Milk-based soaps are popular for their creamy lather and nourishing qualities. Goat milk, in particular, makes an excellent bar of soap. After all, soap involves two basic ingredients: fat and lye. Goat’s milk is rich in both saturated and unsaturated fats, as well as skin-supporting nutrients like selenium and lactic acid.
I am a big supporter of maker’s markets, farmer’s markets, and trade shows. They offer a wonderful glimpse into the creativity and enterprising nature of human beings. They also encourage sustainability, which is a core value of the urban farmer.
A staple of these markets is the Artisanal soap stand. Colorful, mis-matched slices of sweet-smelling loveliness are displayed like baked goods: lined up on wooden boards or stacked neatly in baskets. I love the soap stand. I could spend a silly amount of time smelling soap and asking about ingredients.
That being said, a bar of goat’s milk soap at one of these markets might set you back as much as $12. That is a lot of money for something that is not meant to last. Don’t get me wrong: I have spent my fair share on homemade soaps, and it is well worth it for the joy it brings me.
When I am feeling more pragmatic, however, I remember that I do know how to make soap. Bonus: I know someone who raises goats.
The LaMancha goats my friend, Kelly, raises are known for their high quality milk, which is rich in butterfat. Kelly uses it in all sorts of food recipes, especially cheese (with which she has developed a love-hate relationship after her #homegrownyear).
La Mancha goat milk also does nicely in cosmetic recipes, including bar soap.
The following is my recipe for simple, unscented goat milk soap. If you are a seasoned soaper, you can certainly factor in other fats and fragrances into your soap using an online calculator, like this one. And yes, you can still make it even if you don’t have access to fresh goat milk. You can buy powdered goat milk online or at most grocery stores and water it down according to the instructions.
Homemade Goat Milk Soap Recipe
2 lbs (approx 12 bars)servings
9.6 oz animal tallow*
9.6 oz extra virgin olive oil
8 oz virgin coconut oil
4.8 oz castor oil
12.16 oz frozen goat milk
4.5 oz sodium hydroxide (lye)
Prepare the Lye Water
Place your frozen, pre-weighed goat milk into a heat safe pouring container (I use a Tupperware pitcher with a lid). Carefully pour in your lye flakes in 2-3 batches, using a potato masher to mix the lye into the milk slush. When all the lye has been added and mixed in, set the milk mixture aside.
*This can take a little time and elbow grease, but it is worth it to start with the frozen milk so you don't scorch it. Lye reacts with liquid and heats up quickly, so freezing your milk helps to slow the process down.
As it reacts with the lye, you may notice that the milk changes color.
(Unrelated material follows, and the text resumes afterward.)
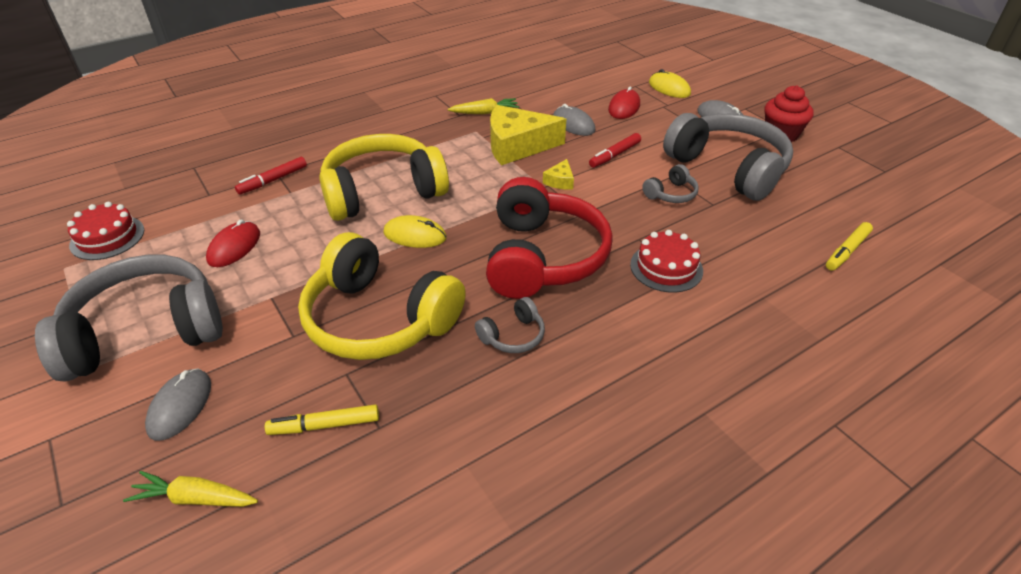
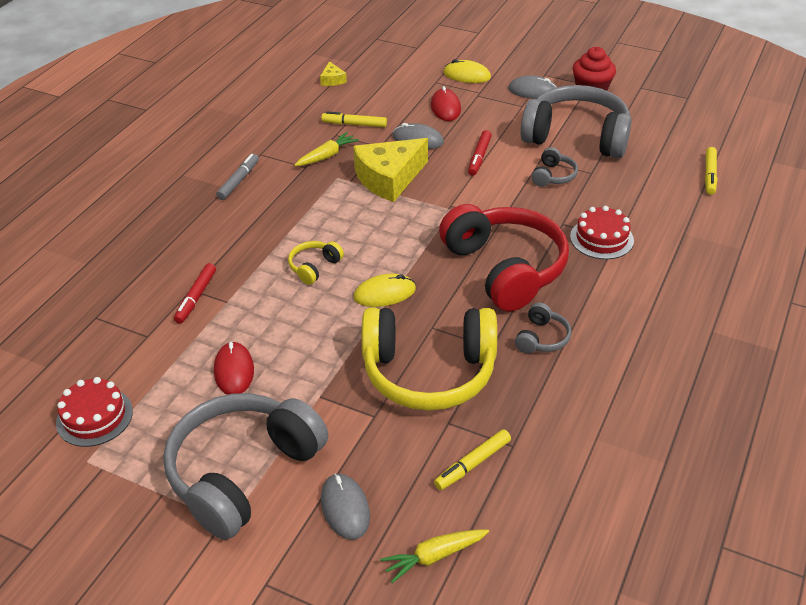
camera: 30 degrees left, 0 degrees up
yellow headphones [319,134,449,221] -> yellow headphones [288,241,344,285], size x0.42
yellow cheese [543,159,574,190] -> yellow cheese moved to [320,61,347,86]
none -> grey marker [216,154,259,200]
none -> yellow marker [321,111,387,127]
Orange or light tan is okay, but you will need to try again if it gets to a dark brown. This means the milk has been scorched and the sugars are burned.
Melt the Oils
Weigh out your fats and put them in a heat safe glass or stainless steel bowl. Heat the oils over a double boiler until they are fully melted and reach a temperature of about 110-125 degrees.
On a clean, flat surface, pour your lye solution slowly into the melted oils. Blend using your immersion blender on the low setting at first, taking care to protect your eyes and hands. You will want a long sleeve shirt on, too. When the oils and lye begin to incorporate, you can switch to the higher setting on the stick blender. Mix until you have reached a thick trace that looks like pudding.
Pour the soap batter into your loaf mold. I like to cover mine with a little cardboard and wrap it in a dish towel to encourage an even cure, but you don’t have to do this. Wait at least 24 hours before un-molding.
Un-mold and Cut Your Soap
After 24 hours, you can check to see if your soap is hard enough to un-mold. Tip it out on a cutting board and slice into even bars. Store the bars in a cool, dry place. Let them cure for at least two weeks, then you can use them.
These gentle, unscented bars are safe to use on children and sensitive skin types. They keep forever and each batch makes something like 12 bars of soap, so you’ll be good to go for a while. Of course, I will still likely be visiting the artisanal soap stand at the next farmer’s market. I still need pretty soaps for the guest bathroom. Happy soaping!